Illinois gas prices are slightly above the national average, meaning that electric vehicle drivers will save even more than drivers in other states.
The average Illinois commercial electricity rate is 8% lower than the national average, which means cheaper access to electric charging plans. On the residential side, the average Illinois electricity rate is only 1% higher than the national average.
As of May 2022, Illinois has 874 public electric vehicle charging locations available, with more on the way.
Chicago's city limits hold about 220 public charging stations, half of which are free. The greater Chicago metropolitan area boasts about 600 public charging stations. Approximately 550 are level 2 stations that can charge a car in three to eight hours, while 83 are level 3 stations that can charge a car in as little as 15 minutes.
Jumping to a million EVs will require more than a few new charging stations, and Illinois’ market is ripe for continued exponential upward trends.
Is Illinois a good market for used EVs?
Over 2021, the used EV inventory in Illinois has risen to fifth highest in the nation, neck and neck with New York State. The average used EV price in the state is $50,927, which makes it a moderately high priced market compared to other high-volume states.
In terms of what models are in inventory, used Model 3’s make up over ¼ of all the stock, and Teslas are overall around 60% of used inventory. In order of popularity, the Model S follows the Model 3, and then the Model X and Model Y. Since the Model Y is a newer release, there are likely fewer on the secondhand market.
The e-tron and LEAF are next most popular after the Model 3, Model S, and Model X, which is interesting because they are battery electric models, rather than hybrids, which usually take the top spaces. The Fusion Energi and Prius Prime, usually very popular models in inventory, make up only 7.3% of available models. This may be because the used inventory for these hybrids has been bought up already, or because owners are holding on to them until more new vehicles are available.

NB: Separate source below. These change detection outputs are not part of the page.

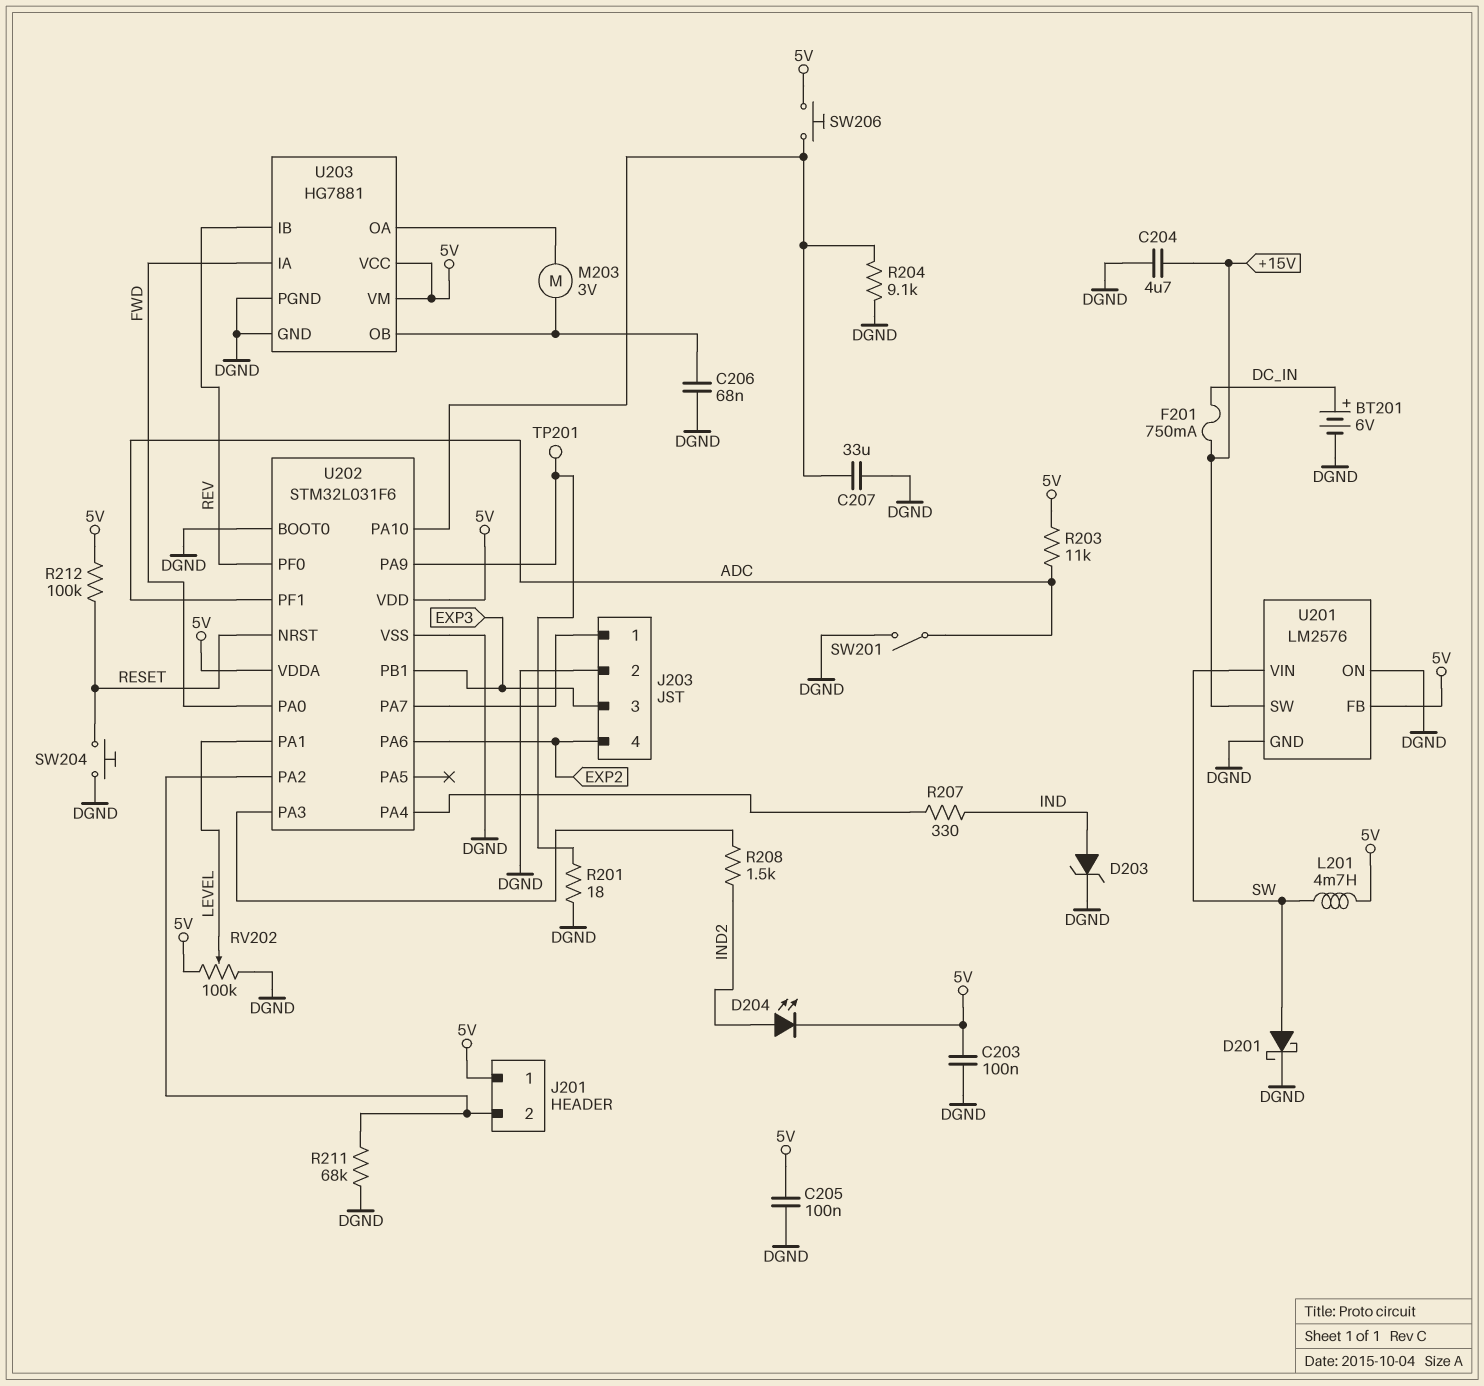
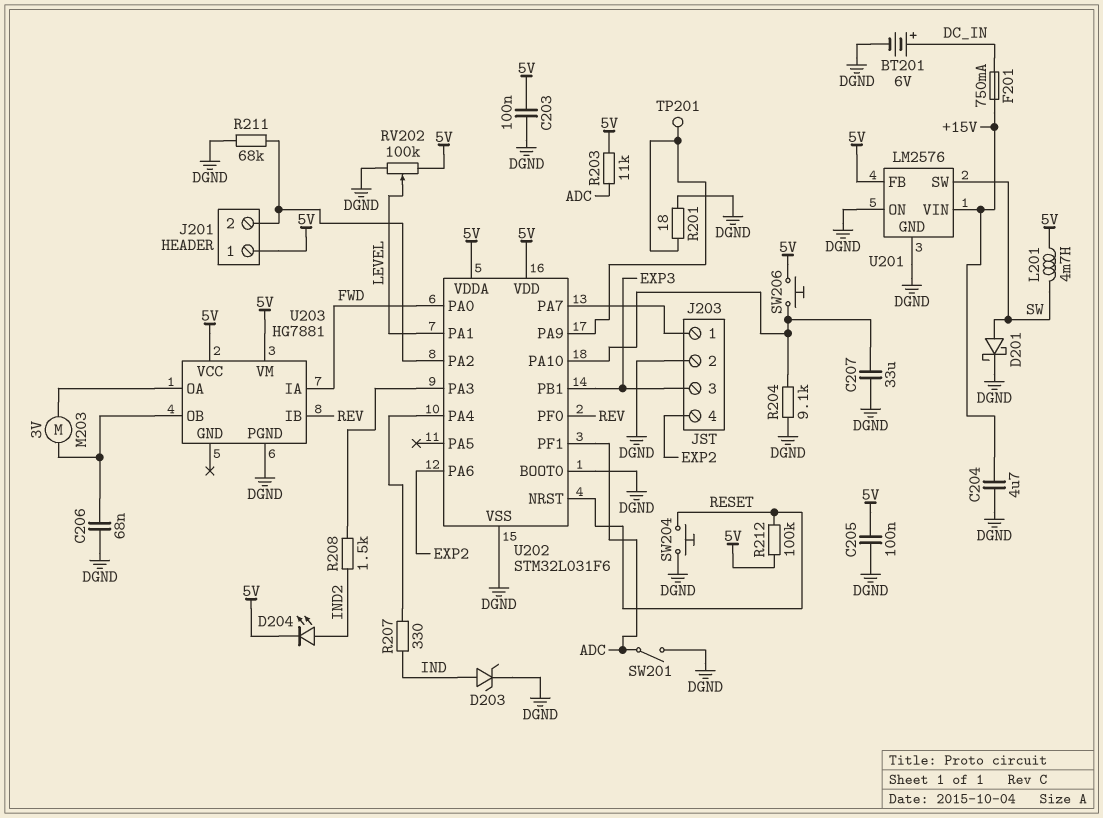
U201 pin SW: +15V -> SW
U201 pin VIN: SW -> +15V
U203 pin GND: DGND -> none

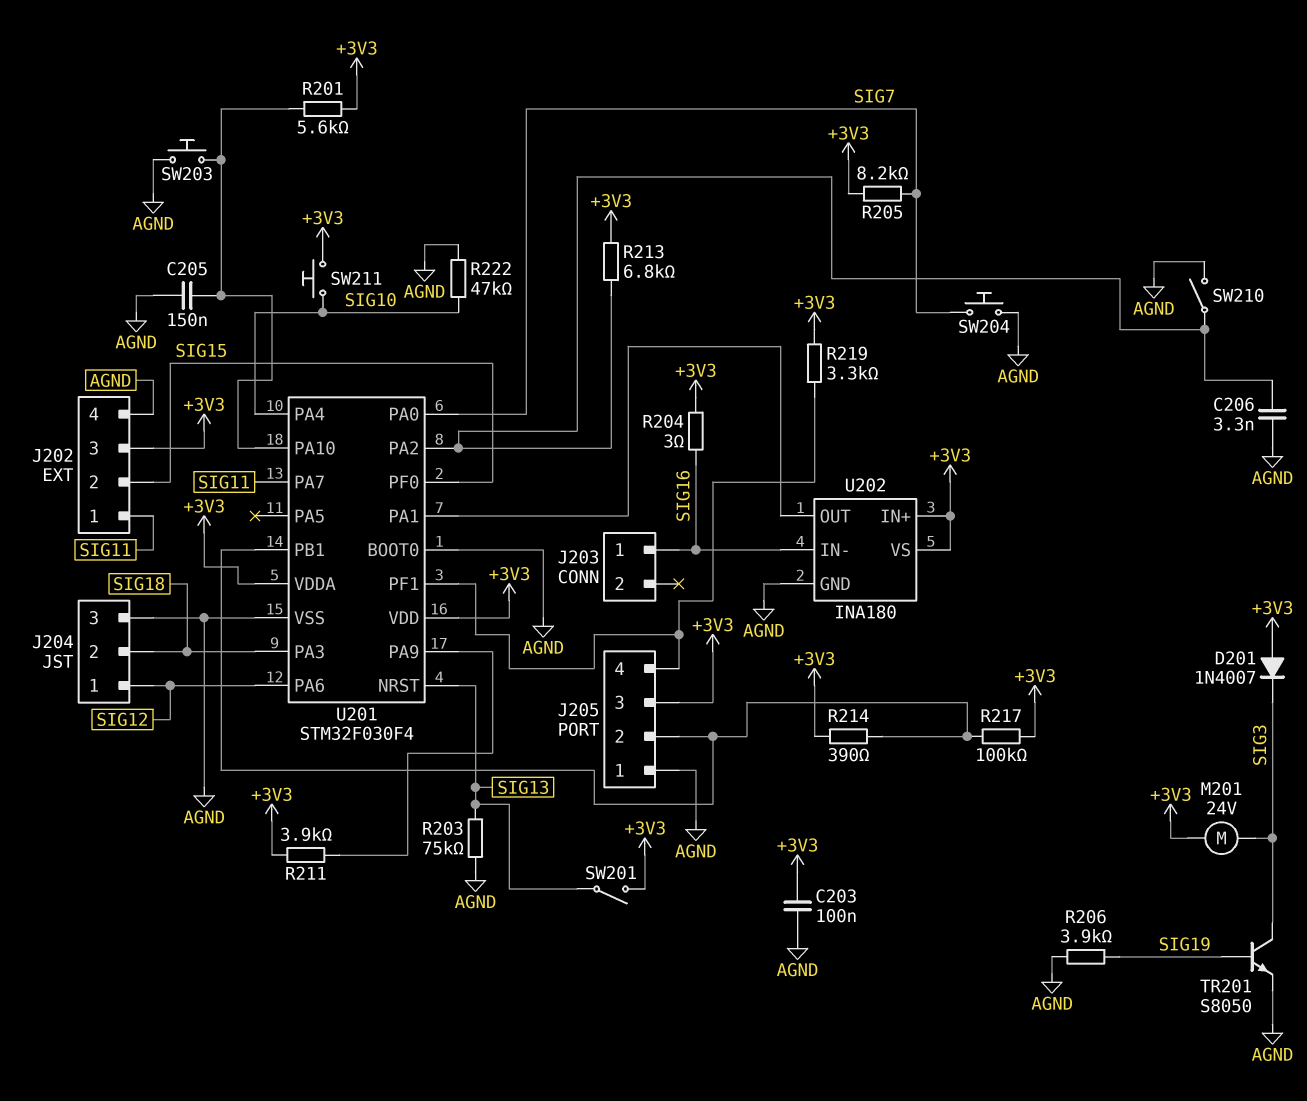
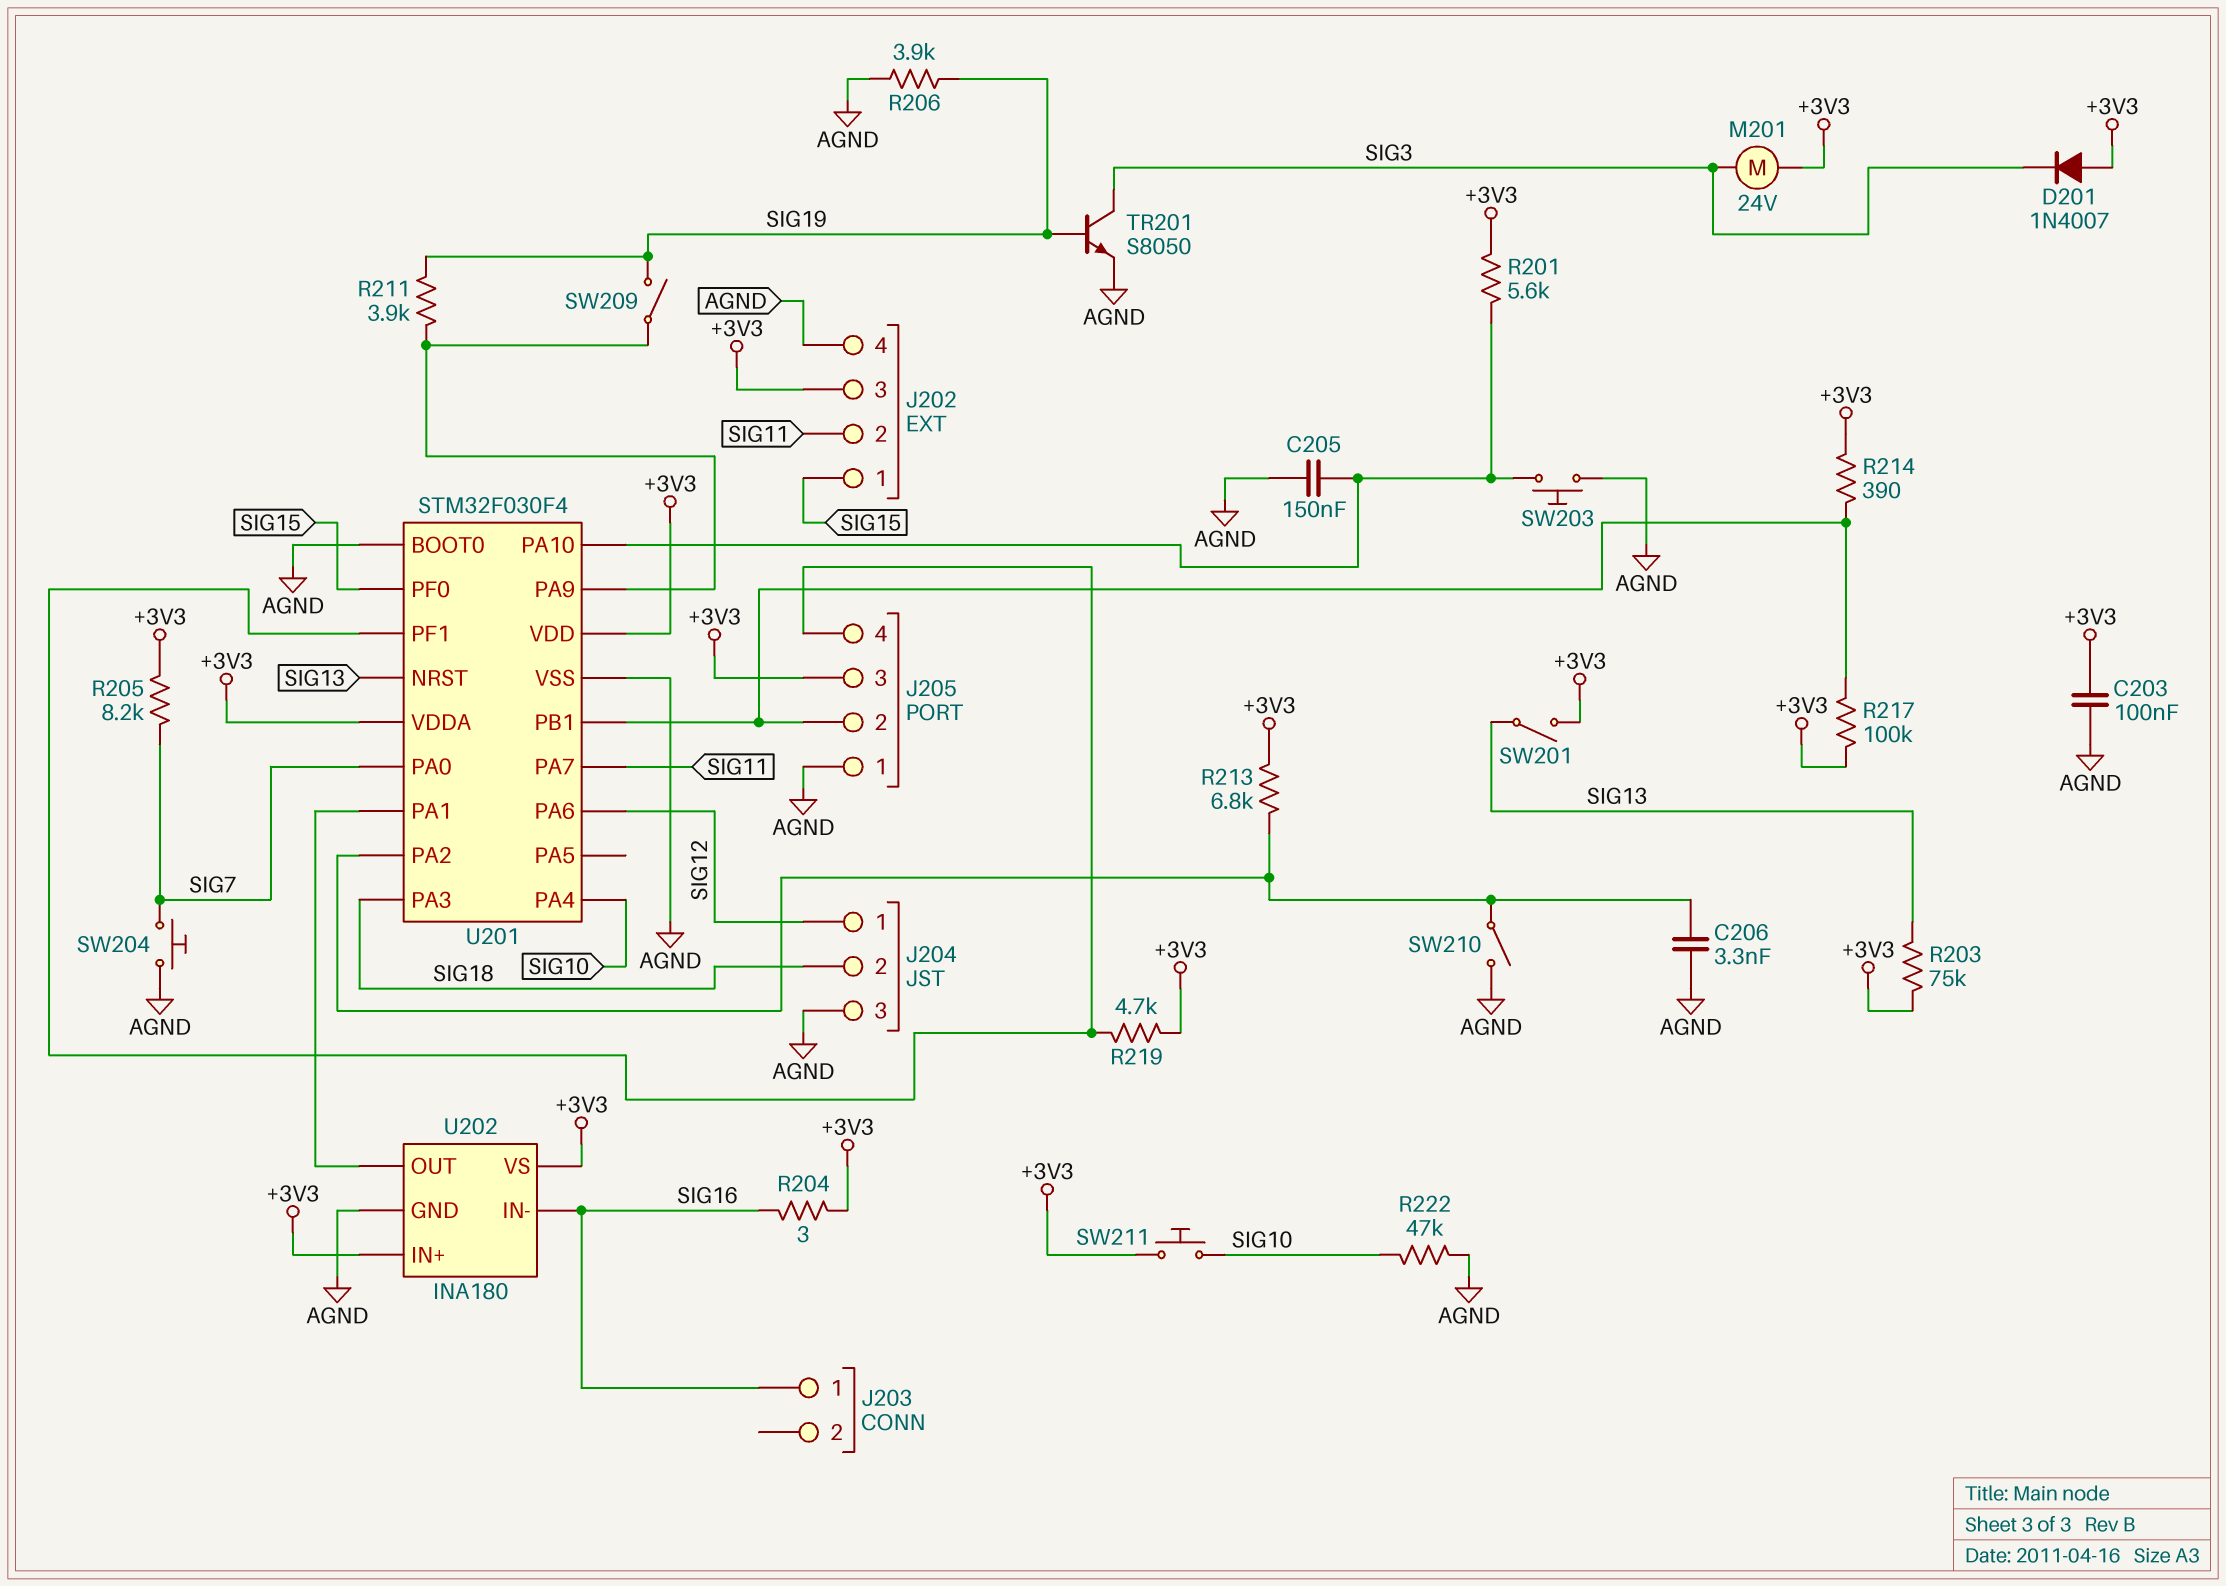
J202 pin 1: SIG11 -> SIG15
J202 pin 2: SIG15 -> SIG11
R203: 75k (AGND, SIG13) -> 75k (+3V3, SIG13)
R211: 3.9k (+3V3, U201/PA9) -> 3.9k (SIG19, U201/PA9)
R219: 3.3k (+3V3, J205/4) -> 4.7k (+3V3, J205/4)
SW209: none -> switch (SIG19, U201/PA9)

Another interesting trend comes from looking at model years. Most states have an anomalous abundance of 2021 models in used inventory, likely because recent owners found they could trade in or sell their gently used vehicles for wild profits. However, in Illinois, there are fewer 2021 models in stock than we see in other popular EV states.
Instead, we see what we expect in terms of model years: 2018 is the most popular, followed by 2019. There is a slight bump in 2021 model year inventory, but nothing like what is being seen nationwide.
Recurrent Fleet Statistics
Recurrent tracks 289 vehicles in the state of Illinois - 269 of which are full battery electric, and 20 of which are plug-in hybrids. For the battery electric vehicles, the average daily mileage is just over 30 miles - meaning that almost any used EV could easily suit daily driving needs for an Illinois driver.
The average EPA range for EVs in the Recurrent fleet is 255 miles. Today, those same vehicles get an average real range of 238 miles, which means that they have held on to 93% of their original range. This may be due to the relatively cool climate that a lot of the state has for most of the year.
18% of the vehicles Recurrent tracks are from 2018 and another 18% are from 2021. Almost the same percentage are model year 2019. Tesla models make up 63% of our fleet, which is about in-line with the used inventory in the state. Chevrolets are 20%, and Nissans are 5%.
If you remove Teslas from our calculations, there are 85 BEVs and 20 PHEVs that we follow. The average daily mileage drops to 24 miles, but the percentage of original EPA range retained stays at 93%. Non-Tesla vehicles seem to lose range at the same rate as Tesla vehicles in Illinois. However, when you look at the age of Non-Tesla EVs, 23% are from 2017, meaning that they are a proportionally older cohort. After Tesla, Chevrolets make up 55% of the Recurrent fleet, followed by Nissans and Fords.